START Selected excerpt

Mexico Takes Aim at a Titan in Telecom

By ELISABETH MALKIN

Published: May 8, 2011

MEXICO CITY — In the two decades that Carlos Slim Helú has turned a crumbling Mexican phone monopoly into a continental telecom giant, he has successfully fought off competitors and challenged authorities who wanted to limit his companies’ control.

Peter Foley/Bloomberg News

Officials are beginning to challenge Carlos Slim’s telecommunications empire.

But over the last few weeks, a series of developments is threatening to chip away at Mr. Slim’s dominance.

First, Mexico’s antitrust agency imposed a $1 billion fine on the wireless company Telcel, the local unit of Mr. Slim’s pan-Latin companyAmérica Móvil. Then, at the end of last month, the Mexican congress approved a tough new antimonopoly law that raises fines for monopolistic practices and permits prison terms for executives who have been found to engage in them.

Last week, a Supreme Court ruling halted a legal maneuver that Mr. Slim’s companies had used to fight lower tariffs. The decision gives new heft to the country’s telecom regulator as it begins to slash the high interconnection fees that América Móvil charges other companies.

The flurry of activity after years of inaction suggests that at last Mexican authorities may be willing to challenge Mr. Slim and make good on their pledge to provide a more competitive environment for the telecommunications industry.

END Selected excerpt
START Listed entries

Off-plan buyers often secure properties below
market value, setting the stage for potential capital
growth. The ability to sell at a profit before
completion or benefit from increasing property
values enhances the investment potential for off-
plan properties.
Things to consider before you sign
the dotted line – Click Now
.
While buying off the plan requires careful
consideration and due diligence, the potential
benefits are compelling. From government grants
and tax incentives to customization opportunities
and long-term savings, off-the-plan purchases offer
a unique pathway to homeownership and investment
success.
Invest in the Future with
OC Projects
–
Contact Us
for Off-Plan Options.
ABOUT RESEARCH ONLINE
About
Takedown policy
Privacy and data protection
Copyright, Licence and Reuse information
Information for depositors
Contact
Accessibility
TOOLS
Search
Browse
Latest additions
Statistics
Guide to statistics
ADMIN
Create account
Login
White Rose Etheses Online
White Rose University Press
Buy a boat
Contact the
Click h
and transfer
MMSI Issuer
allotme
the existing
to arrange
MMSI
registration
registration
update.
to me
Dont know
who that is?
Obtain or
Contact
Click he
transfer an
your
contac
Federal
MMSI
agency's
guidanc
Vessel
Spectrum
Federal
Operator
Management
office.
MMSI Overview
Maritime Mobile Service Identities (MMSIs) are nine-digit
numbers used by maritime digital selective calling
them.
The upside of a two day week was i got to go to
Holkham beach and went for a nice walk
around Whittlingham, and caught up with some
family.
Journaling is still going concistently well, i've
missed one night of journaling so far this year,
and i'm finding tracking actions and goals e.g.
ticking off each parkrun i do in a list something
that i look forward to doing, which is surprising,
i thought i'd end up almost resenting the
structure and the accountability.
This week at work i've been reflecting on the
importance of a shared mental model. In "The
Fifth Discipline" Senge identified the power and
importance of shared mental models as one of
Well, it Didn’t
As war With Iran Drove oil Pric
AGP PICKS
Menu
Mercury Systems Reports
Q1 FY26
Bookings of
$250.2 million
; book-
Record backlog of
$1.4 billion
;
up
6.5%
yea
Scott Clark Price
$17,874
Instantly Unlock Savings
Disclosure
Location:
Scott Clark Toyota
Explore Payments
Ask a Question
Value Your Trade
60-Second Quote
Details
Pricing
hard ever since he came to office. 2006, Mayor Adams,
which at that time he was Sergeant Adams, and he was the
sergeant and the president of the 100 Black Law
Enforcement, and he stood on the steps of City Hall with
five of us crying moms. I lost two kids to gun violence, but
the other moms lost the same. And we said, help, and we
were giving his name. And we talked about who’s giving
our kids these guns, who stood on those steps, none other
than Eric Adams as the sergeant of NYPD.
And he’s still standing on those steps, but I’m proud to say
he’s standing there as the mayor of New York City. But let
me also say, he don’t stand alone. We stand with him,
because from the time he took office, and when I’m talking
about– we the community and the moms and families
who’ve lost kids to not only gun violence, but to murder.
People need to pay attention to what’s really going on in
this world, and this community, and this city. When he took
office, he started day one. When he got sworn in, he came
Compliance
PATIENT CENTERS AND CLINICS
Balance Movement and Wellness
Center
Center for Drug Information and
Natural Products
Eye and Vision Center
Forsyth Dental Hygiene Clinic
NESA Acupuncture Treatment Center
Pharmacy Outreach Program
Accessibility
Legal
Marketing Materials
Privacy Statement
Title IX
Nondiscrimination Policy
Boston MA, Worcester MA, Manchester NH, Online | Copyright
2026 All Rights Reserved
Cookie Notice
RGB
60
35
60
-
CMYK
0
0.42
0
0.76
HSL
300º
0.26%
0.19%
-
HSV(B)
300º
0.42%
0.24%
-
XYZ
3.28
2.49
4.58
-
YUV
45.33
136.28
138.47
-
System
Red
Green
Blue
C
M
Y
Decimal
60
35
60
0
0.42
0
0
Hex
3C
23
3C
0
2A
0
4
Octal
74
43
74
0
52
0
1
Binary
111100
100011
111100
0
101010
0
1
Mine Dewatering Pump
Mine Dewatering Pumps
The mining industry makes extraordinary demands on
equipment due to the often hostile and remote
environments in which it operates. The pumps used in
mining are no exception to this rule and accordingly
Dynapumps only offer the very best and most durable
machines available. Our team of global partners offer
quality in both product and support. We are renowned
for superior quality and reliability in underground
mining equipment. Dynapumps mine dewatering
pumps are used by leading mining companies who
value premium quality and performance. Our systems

END Listed entries

• [What you need to do]:
a – Reproduce a passage from the article on Mexico's challenge to Carlos Slim's telecom empire, beginning at the words "Mexico Takes Aim" and stopping after "Slim’s telecommunications empire.".
b – Carry on the article about Mexican authorities challenging Carlos Slim's telecom dominance, starting after its final sentence.

• [Outputs by task]:
a –
Mexico Takes Aim at a Titan in Telecom

By ELISABETH MALKIN

Published: May 8, 2011

MEXICO CITY — In the two decades that Carlos Slim Helú has turned a crumbling Mexican phone monopoly into a continental telecom giant, he has successfully fought off competitors and challenged authorities who wanted to limit his companies’ control.

Peter Foley/Bloomberg News

Officials are beginning to challenge Carlos Slim’s telecommunications empire.

b –
The actions also send a signal to other large companies in Mexico that they too may soon come under closer scrutiny. For years, powerful companies have resisted regulation by tying up rulings in the courts and using their political influence.

It is too early to tell, though, how effective the efforts will be and whether they will stick.

América Móvil’s Mexican units, the mobile carrier Telcel and the fixed-line firm Telmex, will continue their legal challenges, and analysts say the fine may not be paid for years, if ever. Meanwhile, Telmex now claims more than 80 percent of all fixed lines and Telcel more than 70 percent of wireless phones.

Despite the new antitrust law, Mexican lawmakers and regulators have stalled on other measures to haul telecommunications rules into the 21st century.

And as the July 2012 general election approaches, political support for tougher regulation against Mr. Slim — widely reported to be the world’s wealthiest man — and other magnates may wane as parties jockey for support from the business elite. (Mr. Slim is the second-largest shareholder in The New York Times, behind the Sulzberger family, and in 2009 extended a $250 million loan to The Times, which the company says it intends to repay in early 2012.)

“The big companies believe that when the law is applied to them it’s because of personal animosity and that the law only applies to their enemies,” said Eduardo Pérez Motta, the president of the Federal Competition Commission, which imposed the billion-dollar fine. “They think it is a country of favors, friendships and privileges.”

Executives at Mr. Slim’s companies argue that they benefit the Mexican people by reaching the country’s poorer communities, while their competitors want to sell only to the rich. Indeed, in almost half of the country, Telmex is the only company with any infrastructure at all, because its concession requires it to be there.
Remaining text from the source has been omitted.